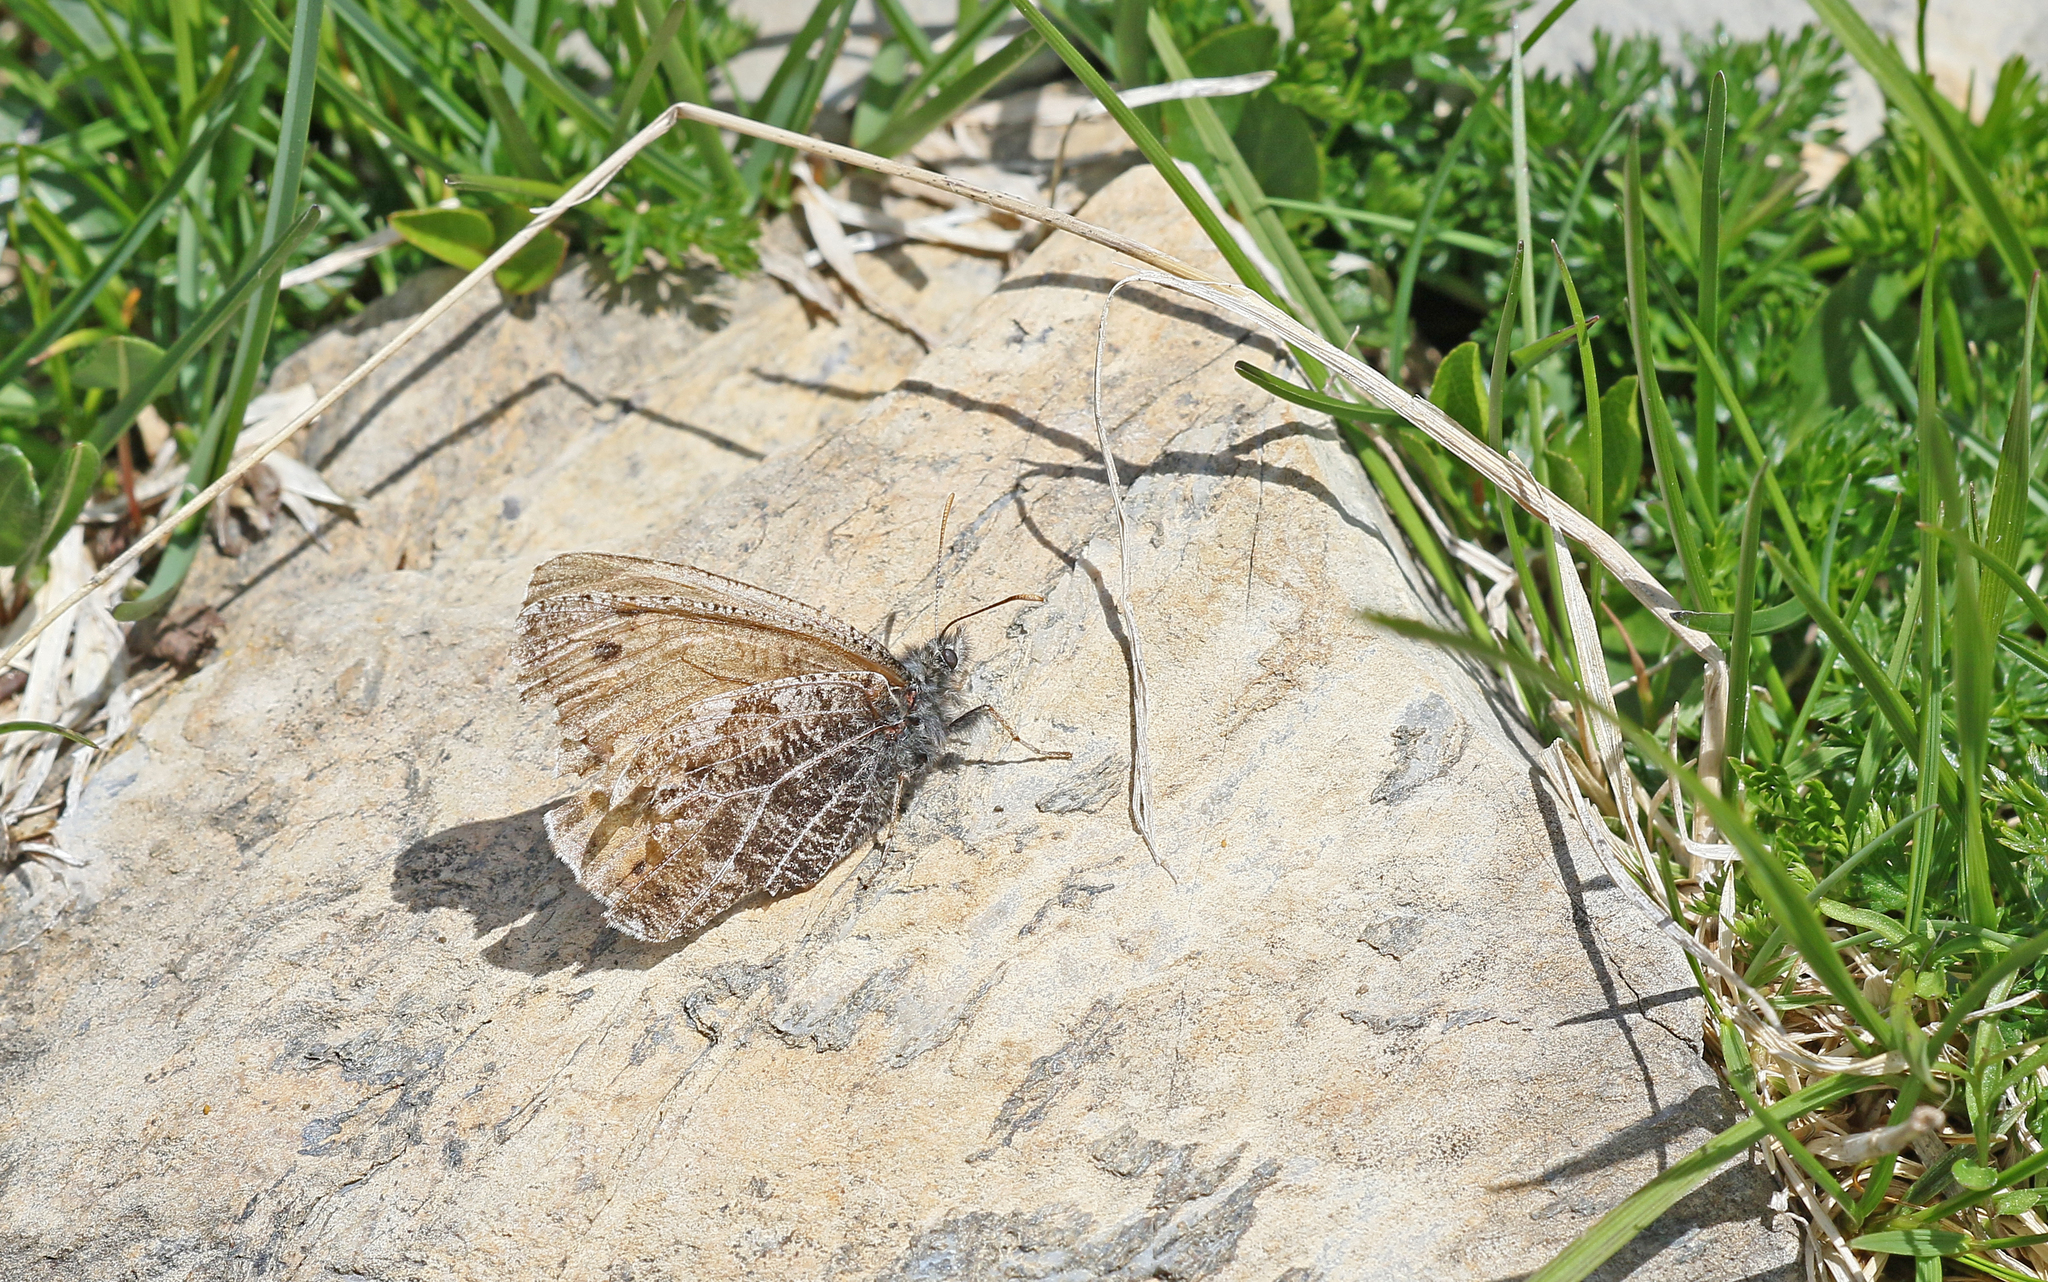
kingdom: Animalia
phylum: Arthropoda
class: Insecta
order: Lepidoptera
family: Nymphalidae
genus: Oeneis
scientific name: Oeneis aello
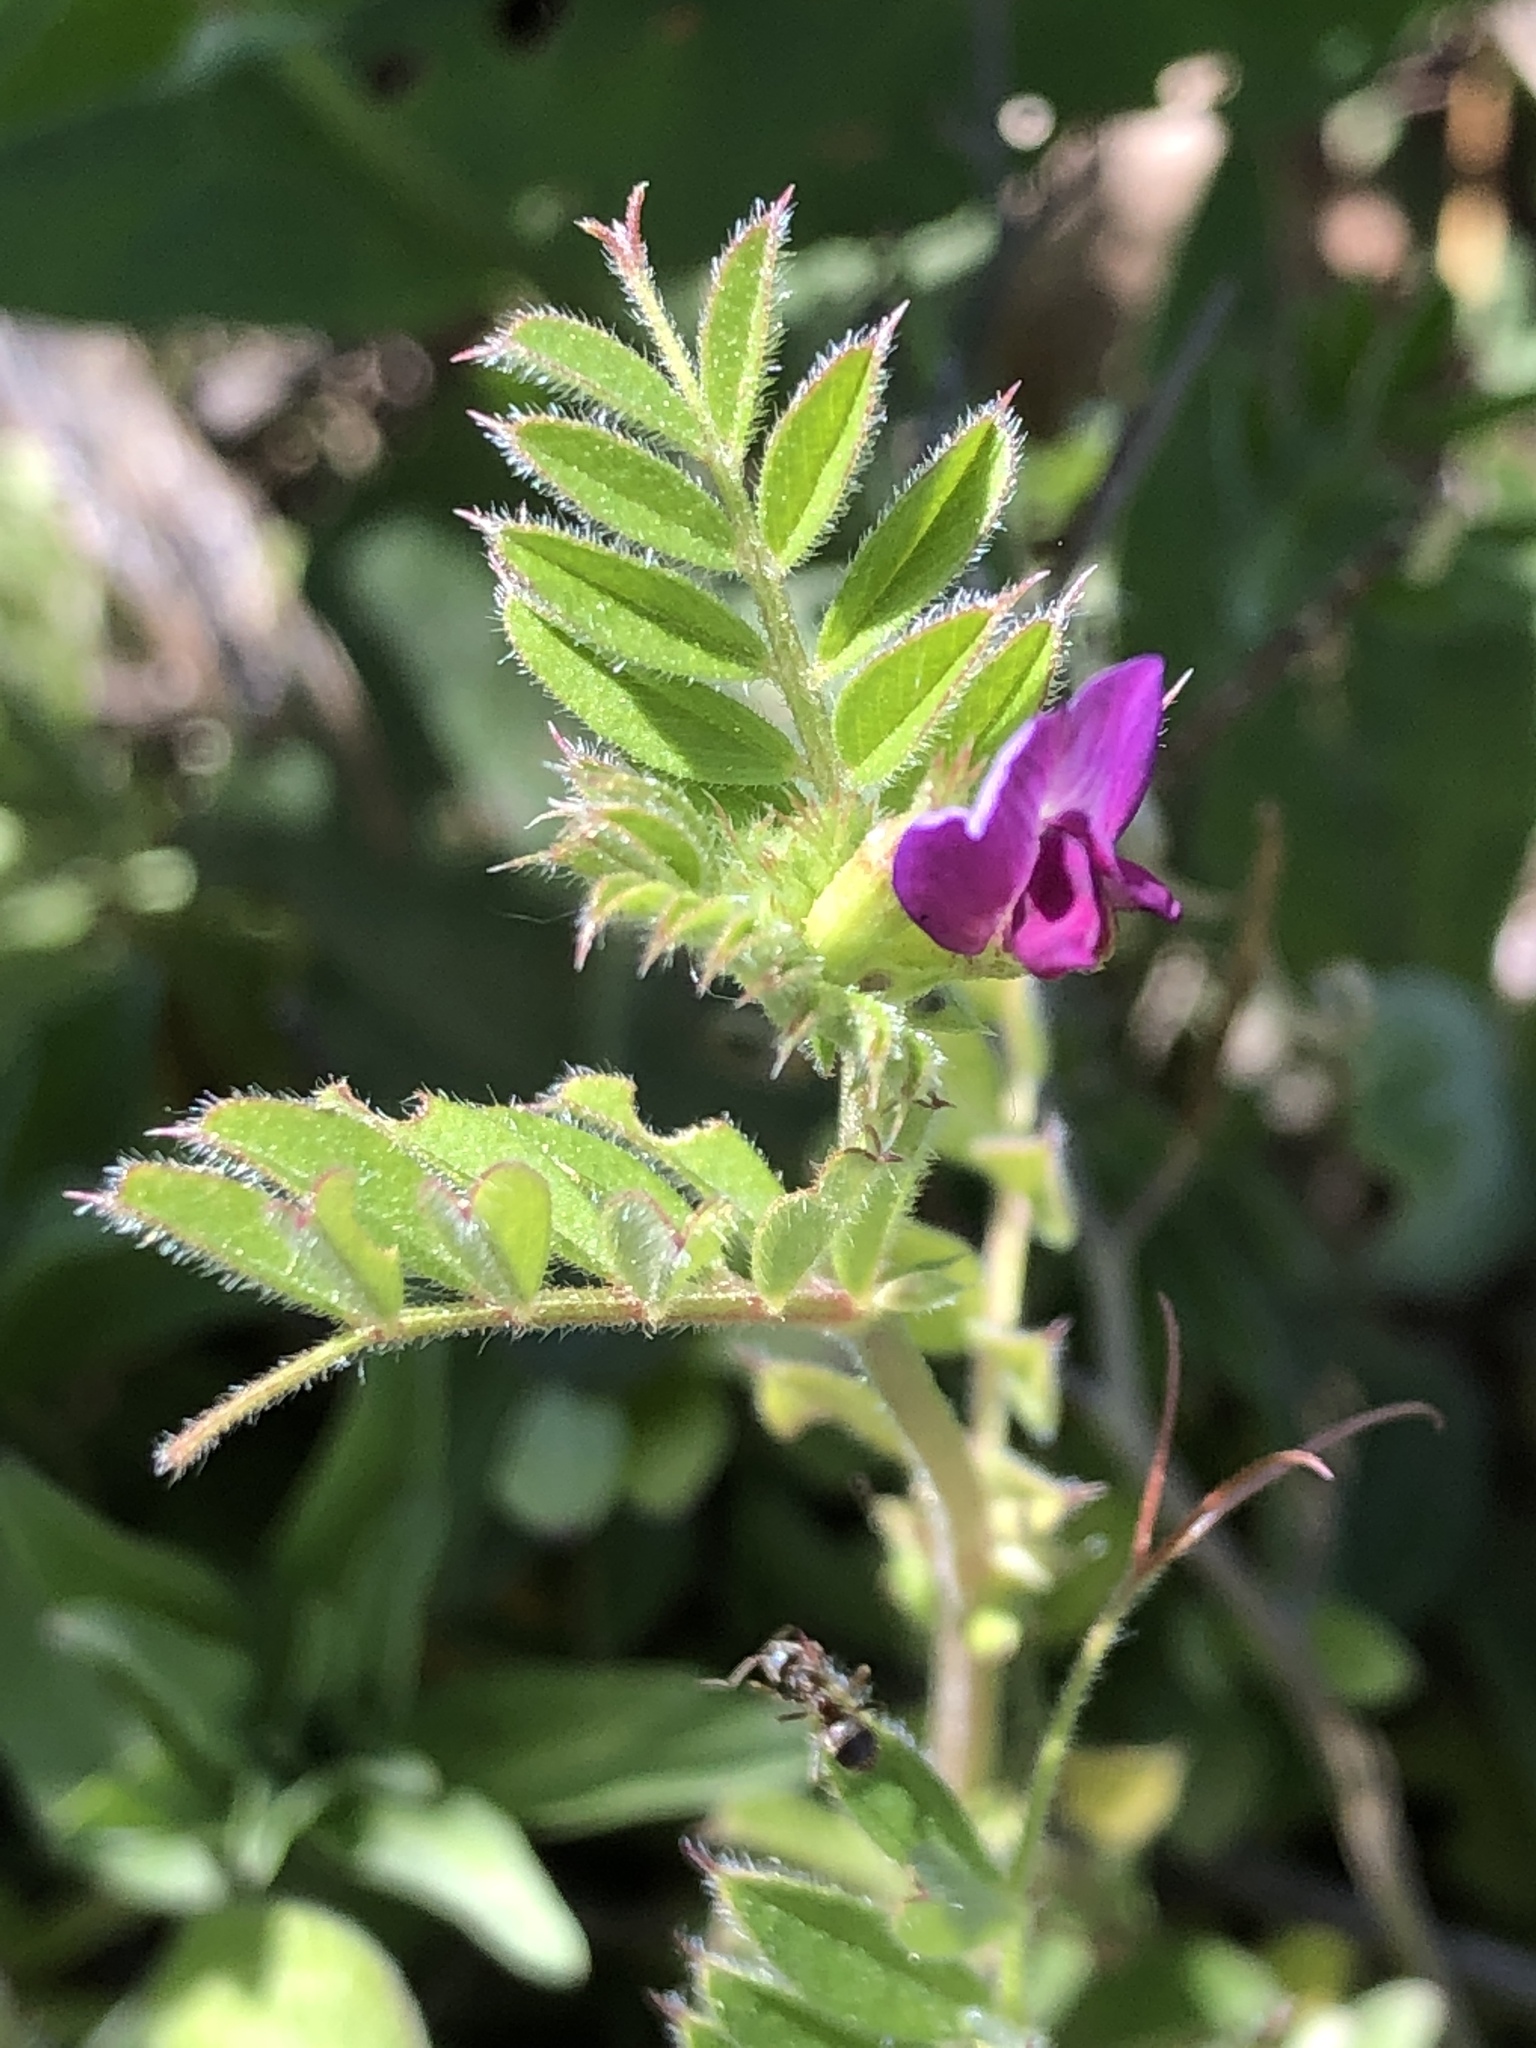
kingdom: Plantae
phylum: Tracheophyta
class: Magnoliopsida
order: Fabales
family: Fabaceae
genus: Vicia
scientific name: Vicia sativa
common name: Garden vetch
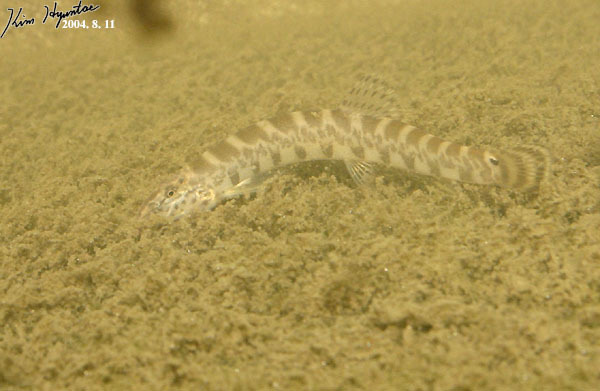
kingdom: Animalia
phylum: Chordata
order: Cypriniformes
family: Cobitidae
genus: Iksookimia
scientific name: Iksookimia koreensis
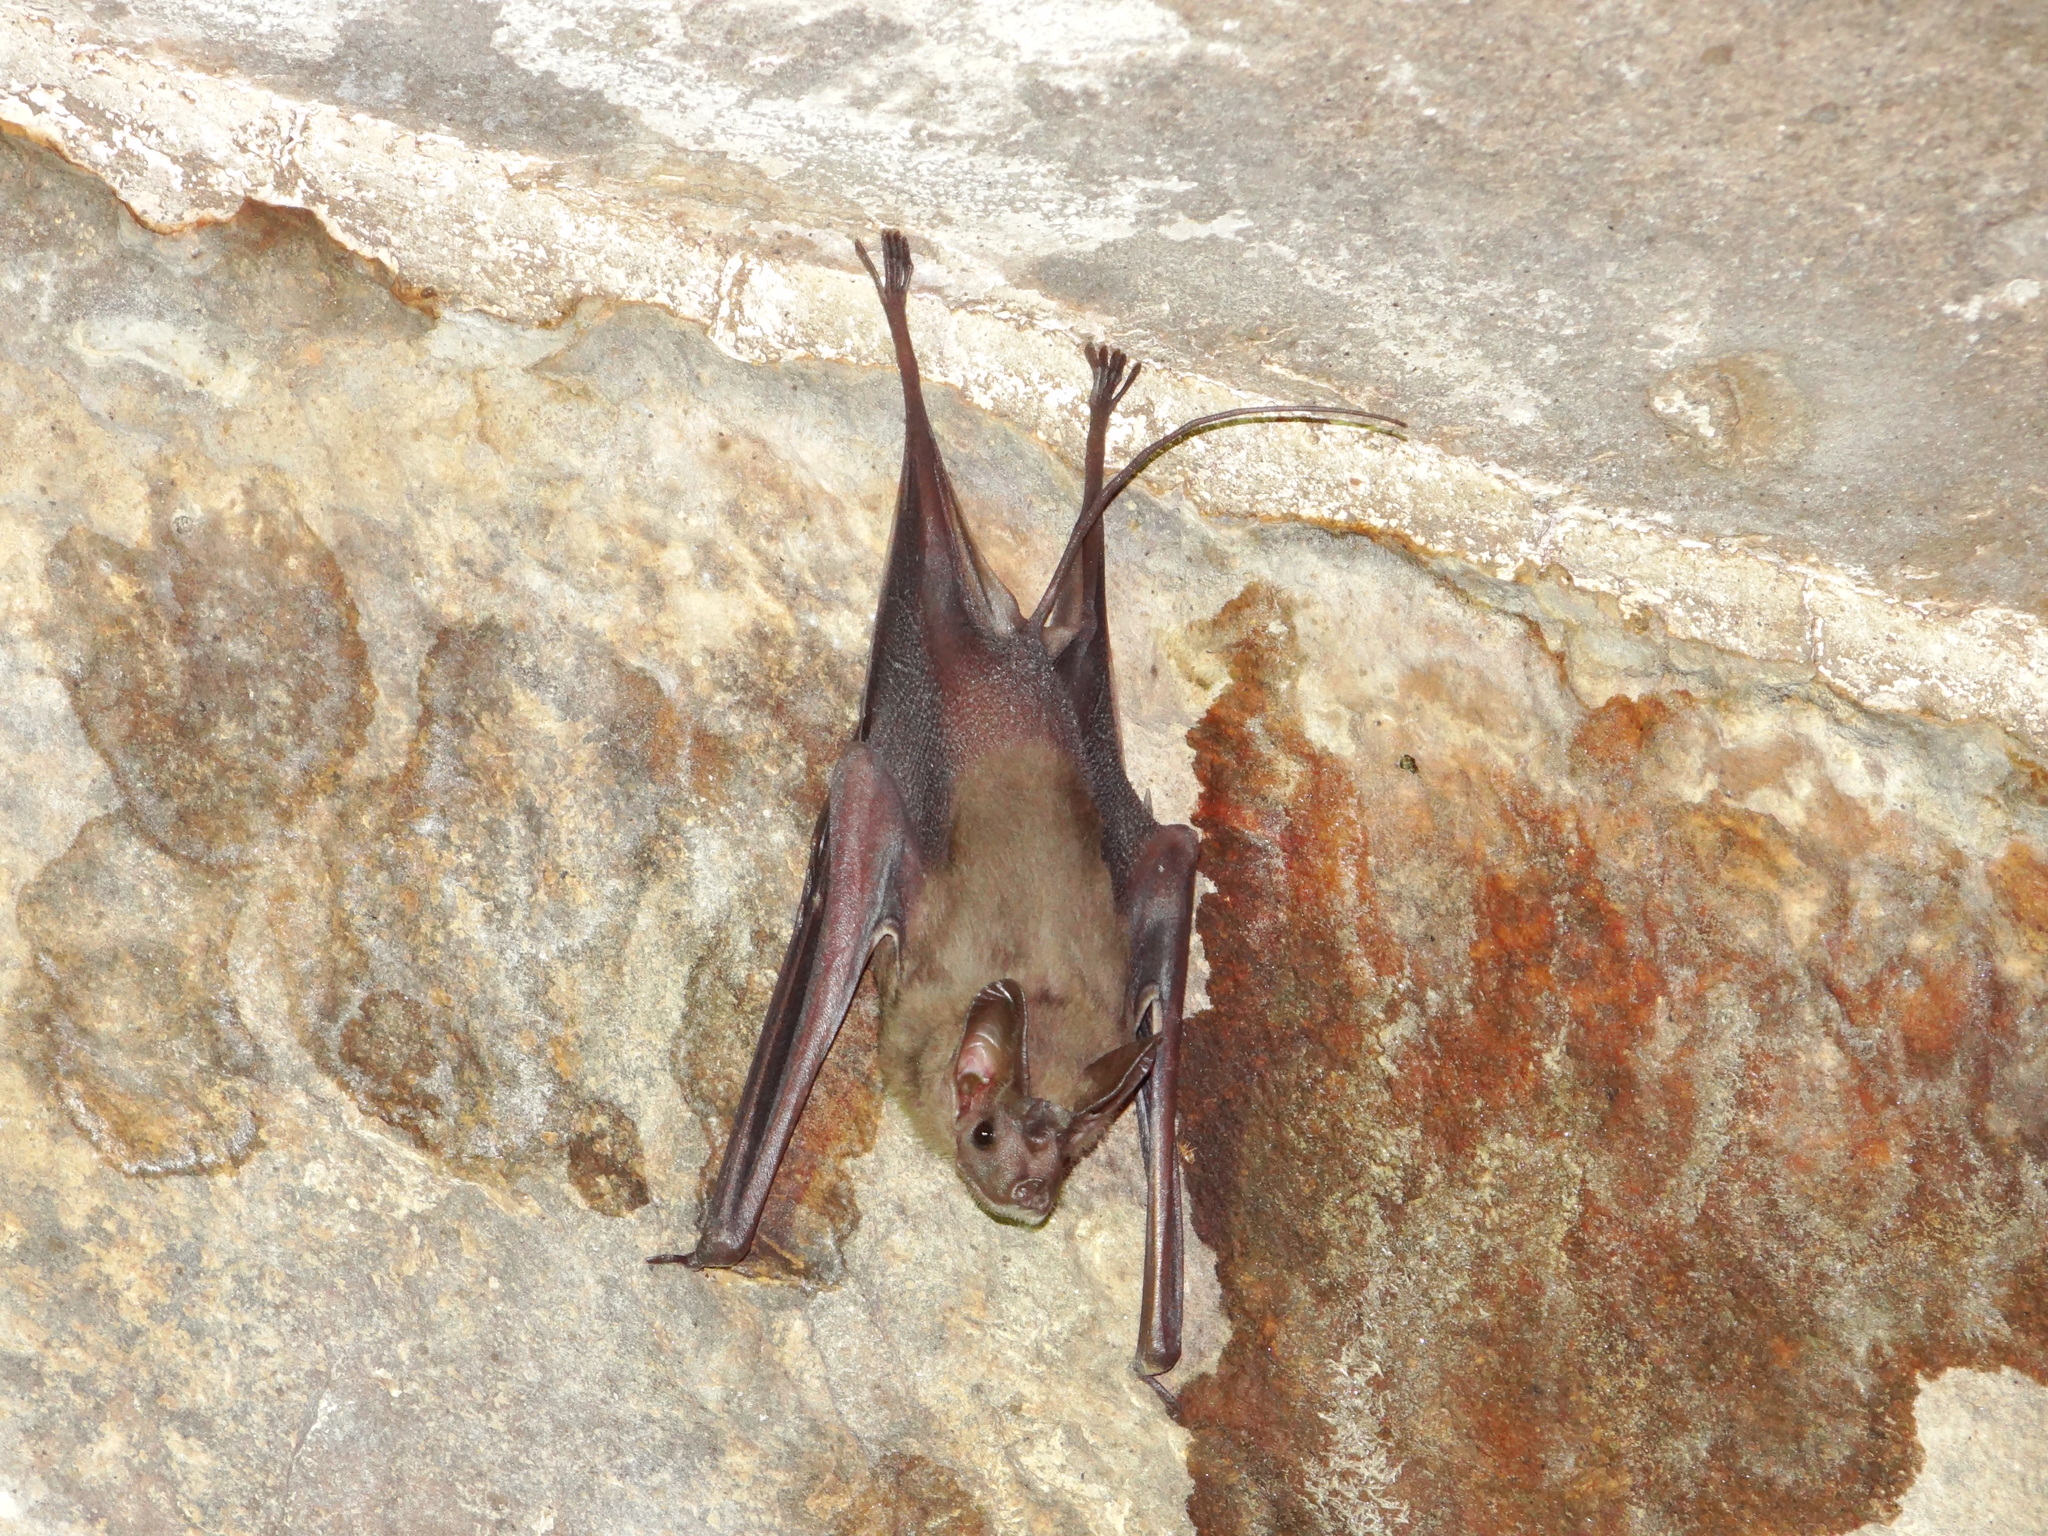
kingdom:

━━━━━━━━━━━━━━━━

__Goal__
Can you put every line of the data above into a JSON list of strings, one string per line, leaving out blank lines and the pictures?

__Solution to the exercise__
[
  "kingdom: Animalia",
  "phylum: Arthropoda",
  "class: Insecta",
  "order: Lepidoptera",
  "family: Nymphalidae",
  "genus: Oeneis",
  "scientific name: Oeneis aello",
  "kingdom: Plantae",
  "phylum: Tracheophyta",
  "class: Magnoliopsida",
  "order: Fabales",
  "family: Fabaceae",
  "genus: Vicia",
  "scientific name: Vicia sativa",
  "common name: Garden vetch",
  "kingdom: Animalia",
  "phylum: Chordata",
  "order: Cypriniformes",
  "family: Cobitidae",
  "genus: Iksookimia",
  "scientific name: Iksookimia koreensis",
  "kingdom:"
]